At the Commodore on Friday, March 6
Maintaining the level of audio-visual hyper-stimulation necessary to capture the concentration of Generation Xbox for more than five minutes during a show can be tricky for DJs and live bands alike. Apparently, the members of Perth-cum-London rock ’n’ bass act Pendulum have clued in to this, realizing that spinning records or twiddling knobs on a stage simply doesn’t cut it with a game-brain audience anymore. As a result, they’ve put together a live-instrument, rock-electronic fusion record and arena-style stage show designed to hold the limited attention span of their key demographic.
Watch Pendulum perform "Propane Nightmares" at the Commodore on March 6.
Incessant flashing lights, stabbing synths, big builds, and the spring-loaded perma-pogo of lead singer Rob Swire made the six-piece’s stand at the Commodore on Friday night about as epileptic-friendly as a midnight-madness sale at Save-On-Strobes. While the rest of the Pendulum crew remained anchored to their respective marks and instruments throughout the show—the first of a 14-city North American tour—Swire was on fire with an endless assault of high kicks, figure-four jumps, and crowd-rousing when-I-say-“Hey”-you-say-“Ho” parlour tricks. Judging by the intensity and fervour of the audience’s reaction to the frontman’s rock-school antics and overuse of the word Vancouver, Pendulum was on point.
Amid the manufactured mayhem, gaggles of girls with too-tight tank tops, crack-skimming skirts, and sufficiently alternative-looking hair and makeup schlepped around purses big enough to carry all the Pendulum show essentials: bonus-sized bottle of super-hold hair spray, eight-hour supply of green Snap-N-Glow necklaces, rainbow clown wigs, gigantic gag-shop glasses, roll-on patchouli oil, and fresh thongs for the morning. Recognizing that dancing with humongous handbags may be hazardous to anyone within a five-foot radius, Swire erred on the side of caution with a just-in-time public-safety message from the stage: “Ladies, it’s time to put the handbags down and just let go and be part of it!” And, of course, like good little robots, they did.

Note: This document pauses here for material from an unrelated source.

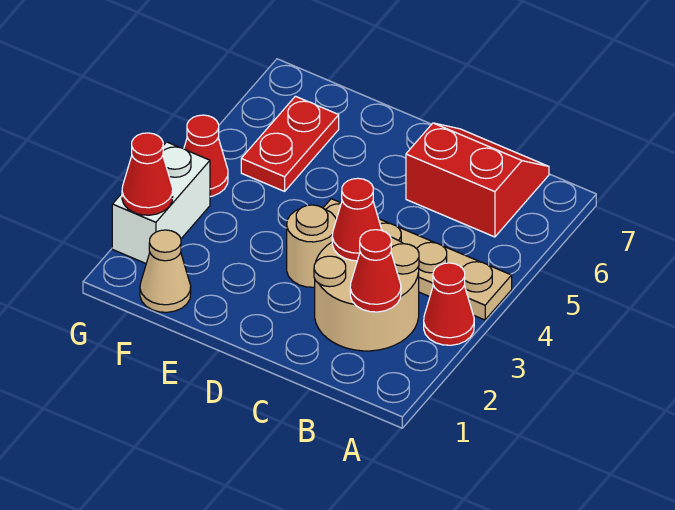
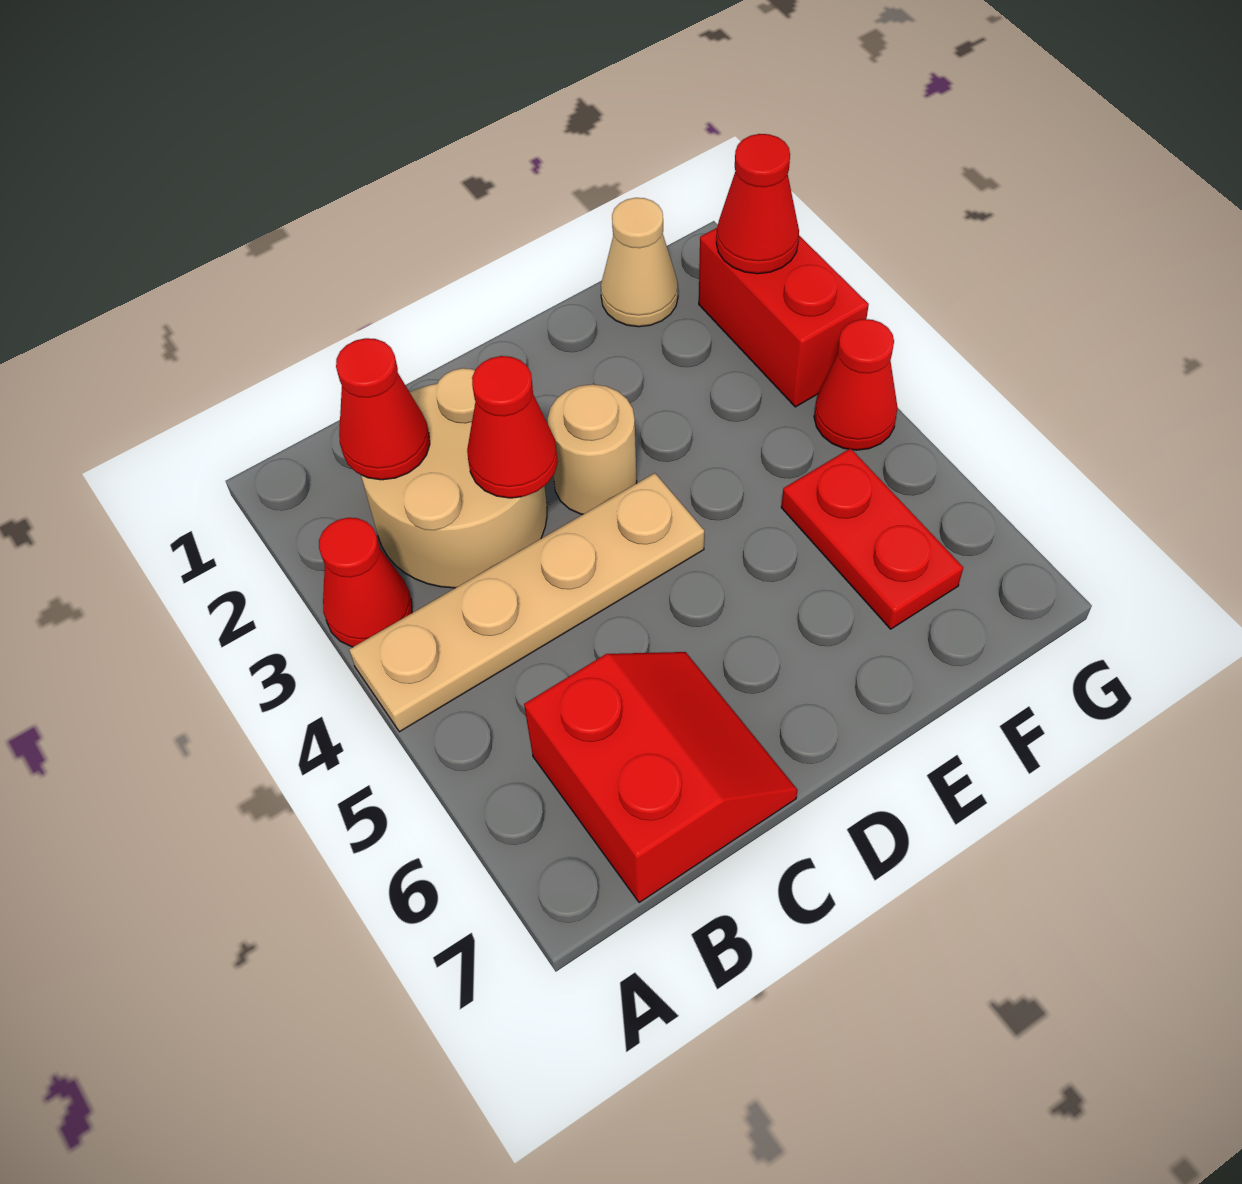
red slope B6:C7 level 1 top 6 -> red slope B6:C7 level 1 top B
white brick G2:G3 level 1 -> red brick G2:G3 level 1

Blasting through tracks mainly from its major-label about-face, In Silico, the band may have irked the purists with its transition from reasonably respectable drum ’n’ bass outfit to craptastic live rock band, but the mall rats and dreadlocked D ’n’ B latecomers packed into the joint didn’t seem to mind the departure. Or maybe they were too mesmerized to notice by the chick in the wig who dedicated herself to blowing happy bubbles off the back-of-the-room balcony.
Punters paying upwards of $200 for a single scalped ticket to the sold-out show certainly got their money’s worth if what they were looking for was the rare opportunity to alternate between slamming the air guitar and busting spastic rave moves for five hours. It was a dance-by-numbers affair, with Swire repeatedly directing the revellers to “raise the roof,” “two-step,” and “take it to the next level.” If the band’s idea of taking it to the next level was watching staggering, wide-eyed wasteoids get progressively gnarlier in the pit, mascara-smeared chicks trip over abandoned handbags en route to a quiet place to puke, and waitresses get surly because booze consumption tapered off significantly after midnight, then mission accomplished.